Don’t make the on-call install packages during an outage unless you enjoy creating new outages.
8) How do I keep secrets out of the report?
First: don’t collect sensitive paths. Second: time-bound logs. Third: redact selectively (as the script does for a few cases).
Finally: treat the bundle as sensitive anyway—store it in secure systems and review before sharing externally.
9) Can I add application logs to this?
You can, but be disciplined. Add a separate optional flag (for example, --app) and keep it off by default.
App logs are frequently huge and more likely to contain customer data. The base system report should stay focused.
10) What’s the single most valuable file in the bundle?
Usually errors/dmesg-warn-err.txt. It’s where hardware and drivers admit they’re failing. The second-most valuable is
hardware/lspci-nnk.txt, because it turns vague errors into a specific device/driver you can act on.
Conclusion: next steps you’ll actually do
A full system report is not a magical artifact. It’s a disciplined snapshot: identity, topology, health, and errors—captured safely,
in a form you can diff and share. The script above is the backbone. The practice is what makes it pay off.
- Drop the script into your ops repo and treat it like production code: reviewed, versioned, tested.
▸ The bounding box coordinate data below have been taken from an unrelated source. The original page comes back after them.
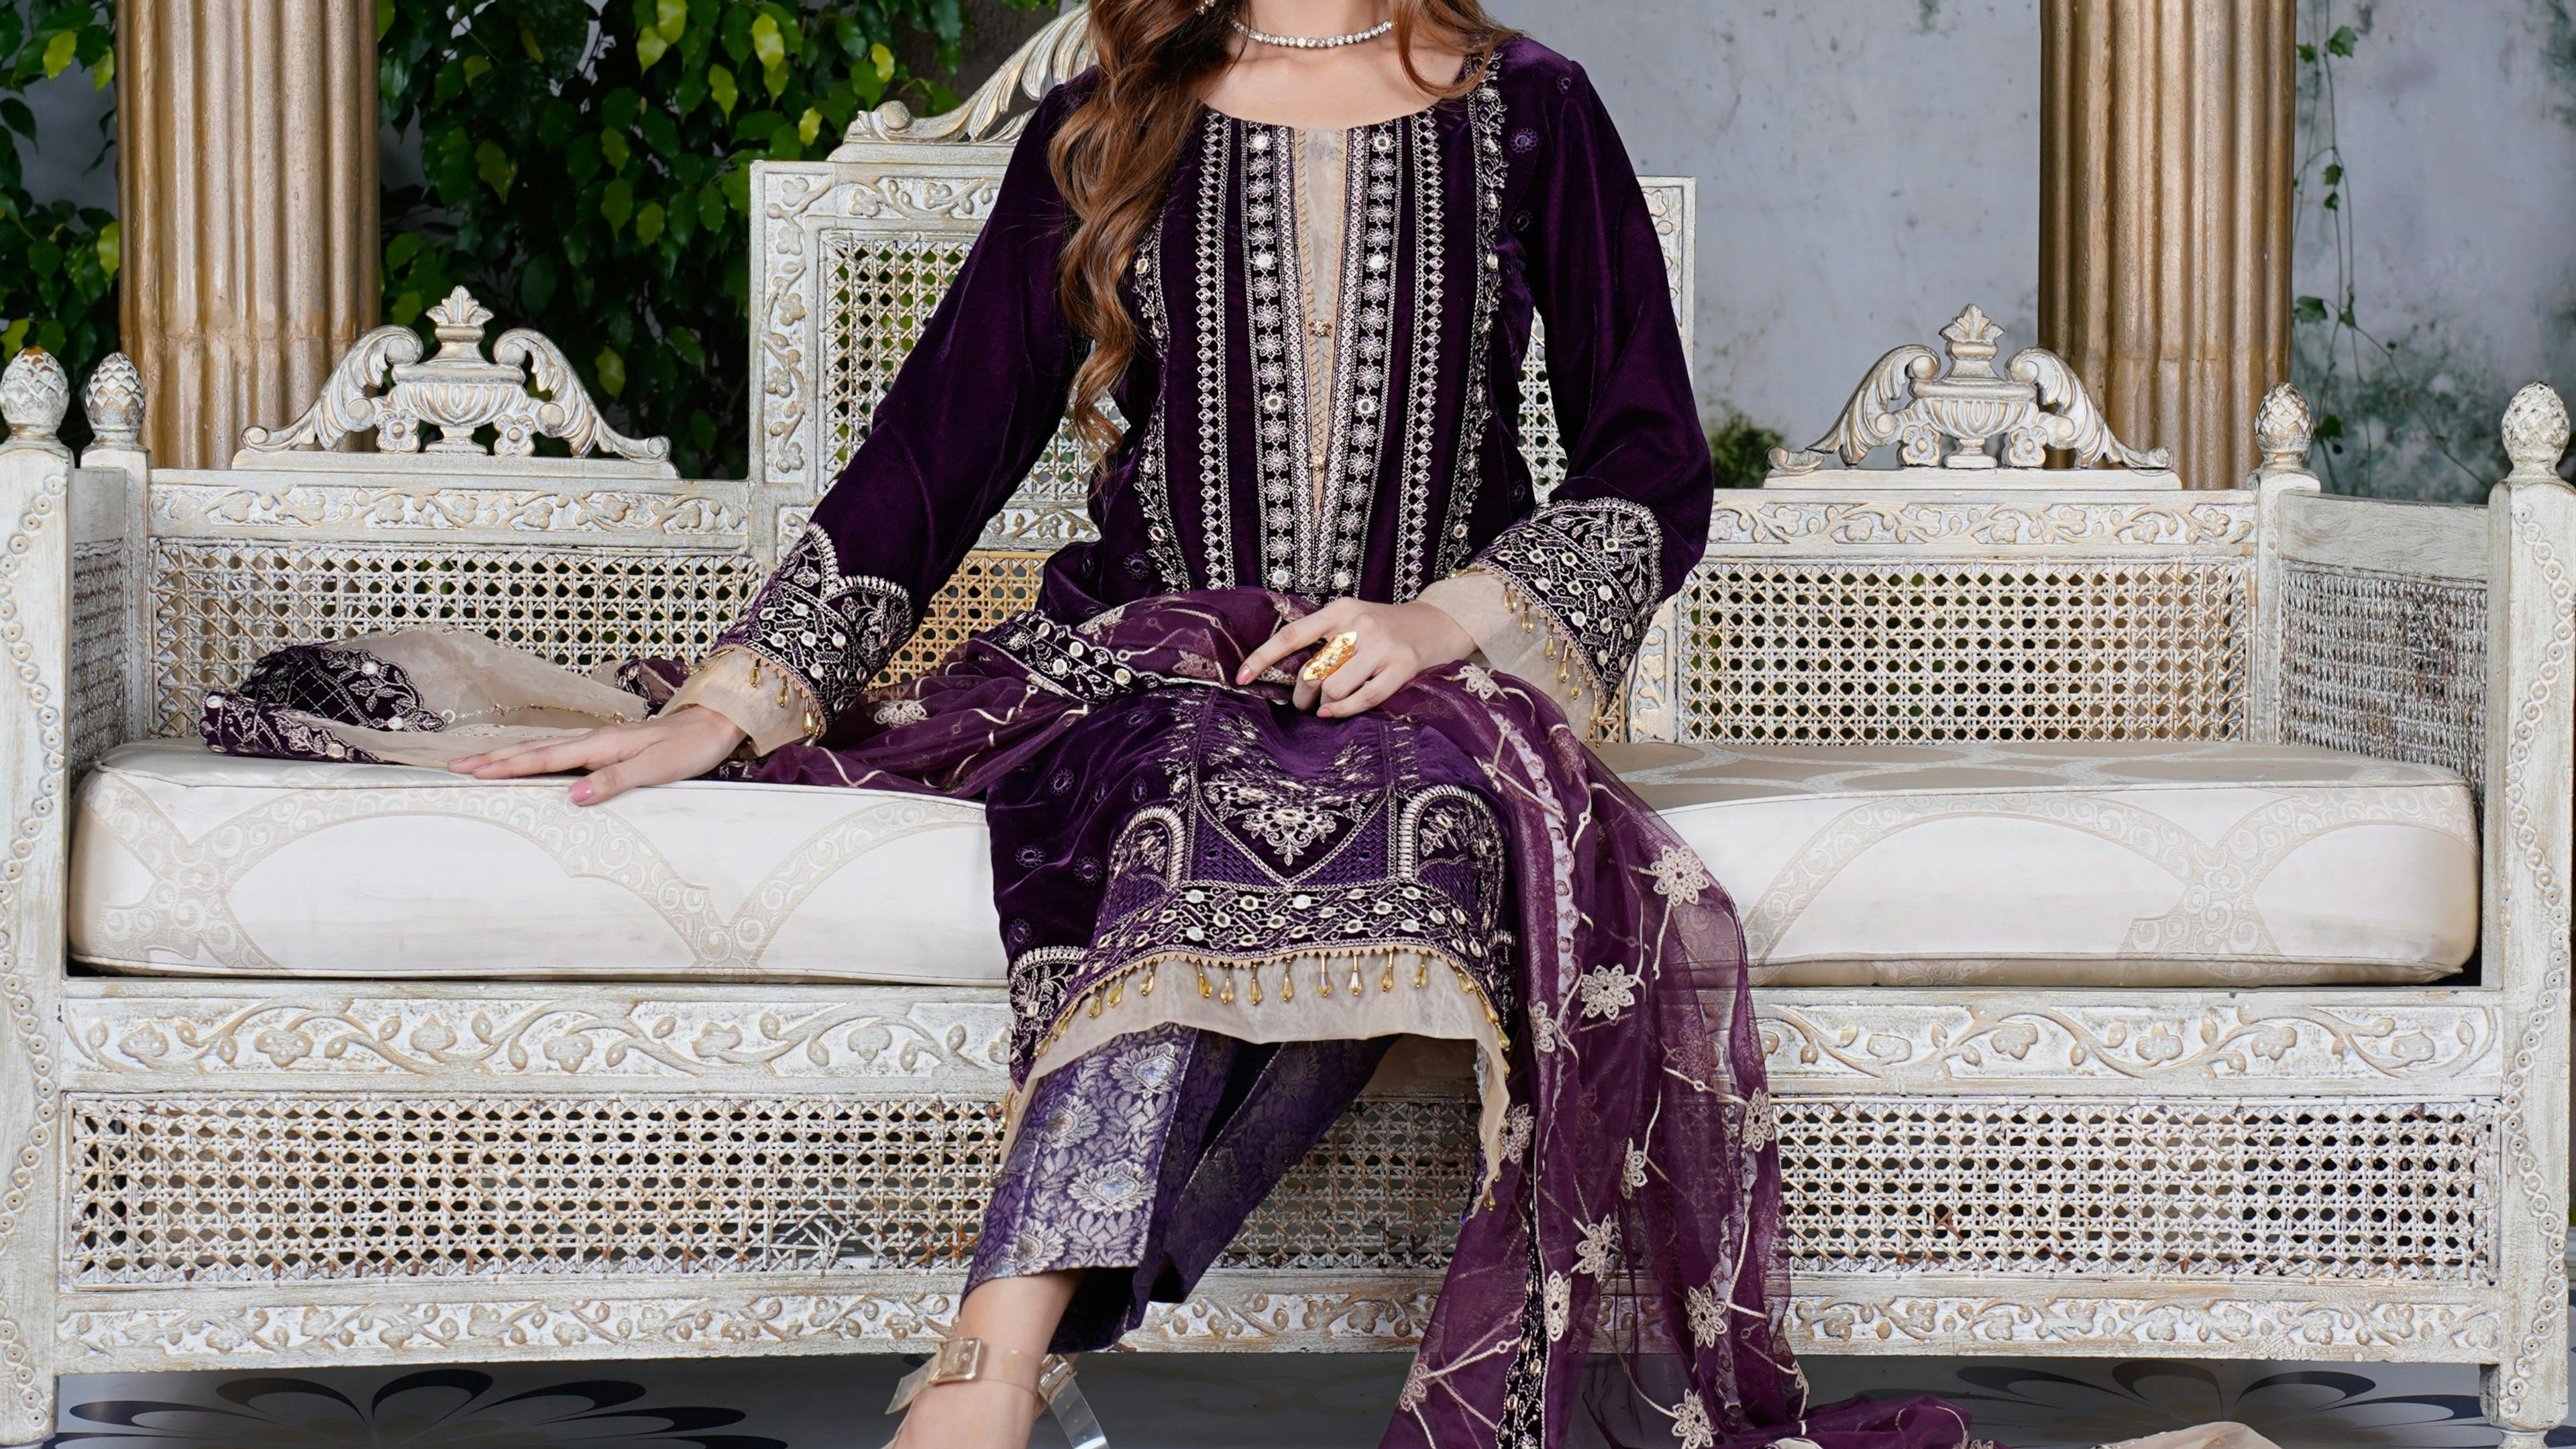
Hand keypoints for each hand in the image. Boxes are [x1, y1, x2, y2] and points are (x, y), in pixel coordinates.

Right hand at [447, 704, 747, 805]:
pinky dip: (534, 758)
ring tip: (478, 764)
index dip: (505, 767)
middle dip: (493, 760)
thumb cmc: (687, 749)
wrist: (711, 728)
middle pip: (532, 750)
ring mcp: (597, 743)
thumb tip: (574, 796)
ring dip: (509, 757)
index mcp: (599, 745)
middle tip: (456, 768)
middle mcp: (592, 741)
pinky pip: (560, 754)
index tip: (471, 772)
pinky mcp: (606, 748)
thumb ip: (614, 781)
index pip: (542, 758)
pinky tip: (527, 763)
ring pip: (542, 750)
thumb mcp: (655, 769)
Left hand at [1235, 598, 1475, 718]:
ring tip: (1322, 707)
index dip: (1263, 656)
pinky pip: (1364, 698)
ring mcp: (1383, 645)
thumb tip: (1288, 672)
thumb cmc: (1386, 627)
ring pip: (1335, 687)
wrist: (1438, 623)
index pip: (1293, 635)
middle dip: (1300, 694)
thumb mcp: (1353, 619)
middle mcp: (1360, 624)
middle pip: (1313, 670)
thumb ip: (1325, 637)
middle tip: (1301, 704)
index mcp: (1341, 609)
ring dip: (1322, 704)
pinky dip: (1343, 711)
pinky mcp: (1403, 666)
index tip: (1241, 676)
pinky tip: (1333, 713)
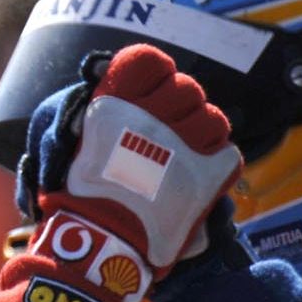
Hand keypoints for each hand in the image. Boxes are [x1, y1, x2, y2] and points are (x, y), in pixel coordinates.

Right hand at [16, 45, 241, 301]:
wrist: (99, 240)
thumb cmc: (78, 197)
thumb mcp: (73, 144)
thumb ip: (94, 115)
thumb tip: (100, 84)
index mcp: (115, 103)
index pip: (150, 61)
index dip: (156, 75)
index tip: (151, 92)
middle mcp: (151, 116)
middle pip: (187, 89)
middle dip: (182, 109)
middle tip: (167, 136)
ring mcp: (182, 143)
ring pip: (213, 120)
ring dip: (203, 135)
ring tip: (185, 158)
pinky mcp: (206, 174)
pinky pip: (227, 155)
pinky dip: (218, 166)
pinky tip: (200, 178)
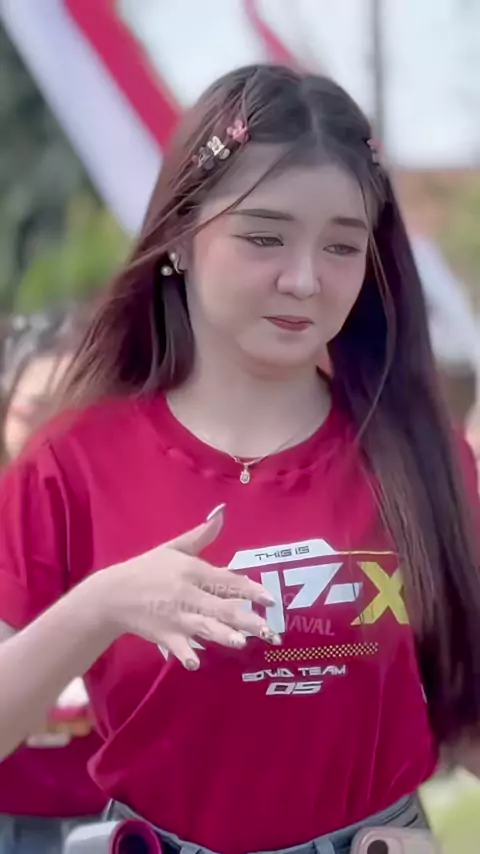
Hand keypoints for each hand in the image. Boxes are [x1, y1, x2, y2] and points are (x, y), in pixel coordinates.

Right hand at [103, 505, 278, 668]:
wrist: (113, 594)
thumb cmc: (147, 569)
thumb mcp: (173, 548)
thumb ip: (201, 535)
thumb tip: (222, 513)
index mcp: (192, 571)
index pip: (227, 581)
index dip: (250, 589)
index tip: (271, 599)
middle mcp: (187, 594)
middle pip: (222, 607)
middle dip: (247, 620)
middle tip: (270, 631)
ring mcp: (175, 616)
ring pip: (204, 627)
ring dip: (223, 634)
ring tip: (241, 642)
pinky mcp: (163, 635)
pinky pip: (178, 646)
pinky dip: (186, 654)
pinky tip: (196, 663)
- Standardize a diagnostics toolset on your images so the script can collect NVMe/SMART and storage details consistently.
- Make “collect bundle” step zero in your incident runbooks, before tuning, restarts, or blame.
- Start keeping weekly snapshots for critical systems. You’ll hate it until the day it saves you.
- Use the bundle to enforce baselines: kernel, drivers, firmware, storage configuration. Drift is an outage in installments.